I squeezed out some sentimental words by way of a wedding toast this evening, in a spontaneous role as surrogate speechwriter. Two and a half large jars of Beamish red played a not significant assisting part in the copious corn contained, in a flourish the fruity froth which perhaps only Jesse could fully appreciate. (*sniff* Almost made we want to dance on levels *sniff*) God bless the sauce and the eloquence it engenders, and three cheers for Kev'n'Kel, the happy and unknowing beneficiaries!

4 comments:

Anonymous said...

Hello to all of Jim's friends back home! I just wanted to attest to Jim's assistance with my wedding speech. He rattled a tear jerking piece of art in a matter of about 5 minutes! He should get into the business of writing greeting cards. What a guy!

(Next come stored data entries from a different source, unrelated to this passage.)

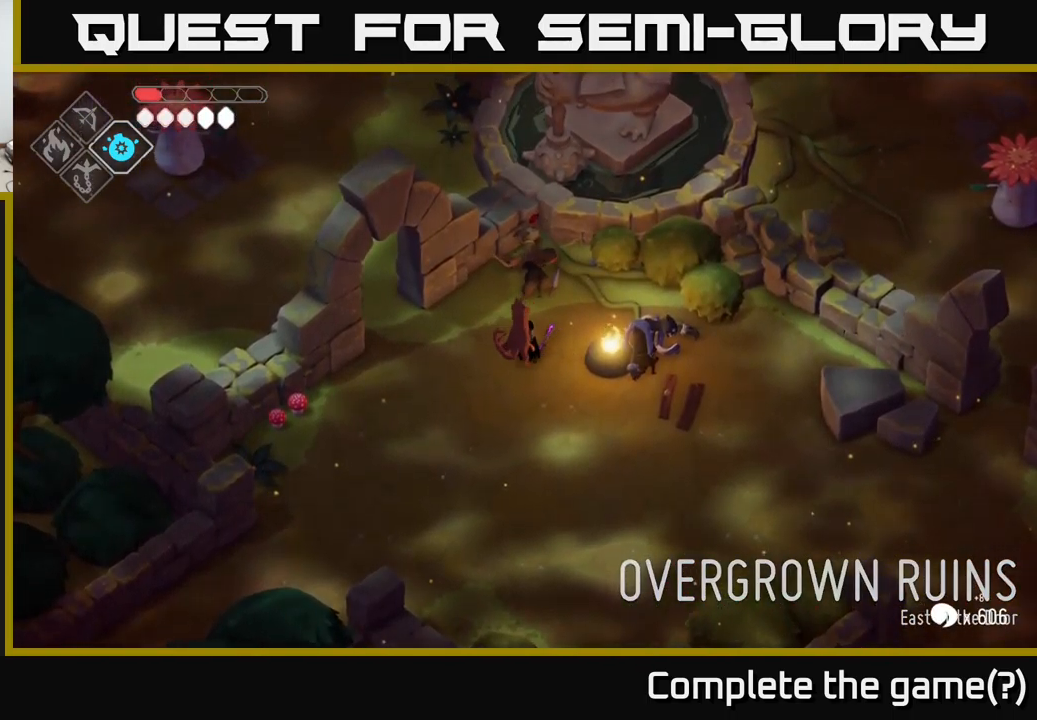
{"buttons": [], "left_stick": "down-right", "right_stick": "center", "events": [[117, "left_stick", "down-left"], [350, "left_stick", "down"], [450, "left_stick", "down-right"]]}
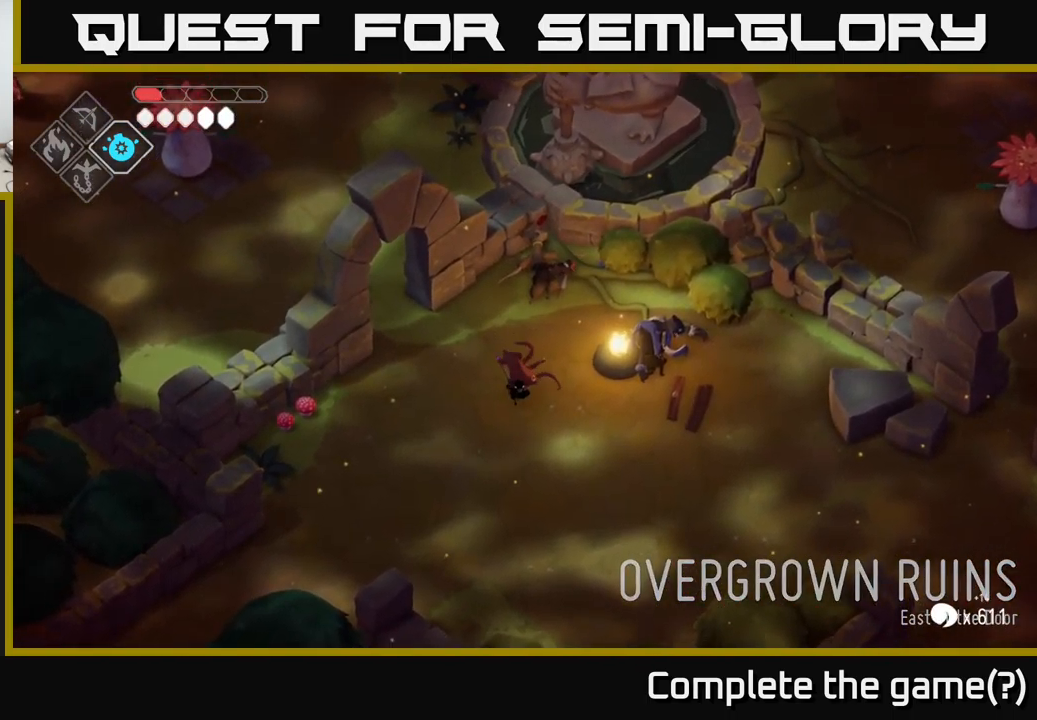
{"buttons": [], "left_stick": "down-right", "right_stick": "down-right", "events": [[117, "A", "down"], [350, "A", "up"], [500, "right_stick", "down-right"]]}
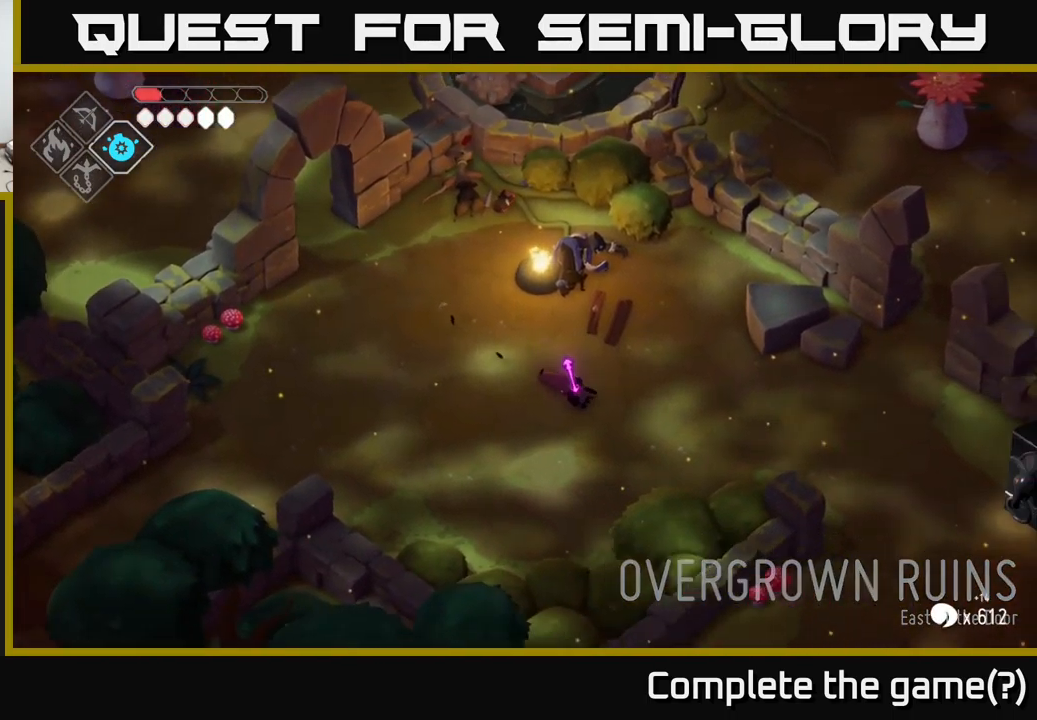
{"buttons": [], "left_stick": "down-right", "right_stick": "down-right", "events": []}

Jim has become one of my best friends here in France and I couldn't imagine my life here without him!

Vivement Jim!!

Liz - his amazon basketball playing, rum drinking friend!

Anonymous said...

This is getting interesting: alcohol, violence and soccer.
I want to hear more from Liz in the jungle (what's amazon basketball? sounds sticky); more controversial soccer comments from Jim; better articulated scathing responses by an anonymous critic (do you play sport anon? no scars no proof, Jim has an iron-clad proof, left arm).
I also want more interesting arm movements accompanying big statements, maybe even spitting to accentuate those other letters in between vowels (wog-blog).
An anonymous sister, also not a soccer follower or a liberal, still a bit green in this wide world, planning to visit these crazy drunk Frenchy-wannabes next year.

Anonymous said...

Whats up anonymous sissster!

Yes come visit us frenchy-wannabees. We can show you amazon basketball first hand. But make sure you bring along a turtleneck, an ear for the Compagnie Creole, a strong stomach and a gps to find your way home after!

Anonymous Brudda said...

And when I say sister, I don't mean like an actual sister but I mean it like the way black people use it which is more meaningful, I think.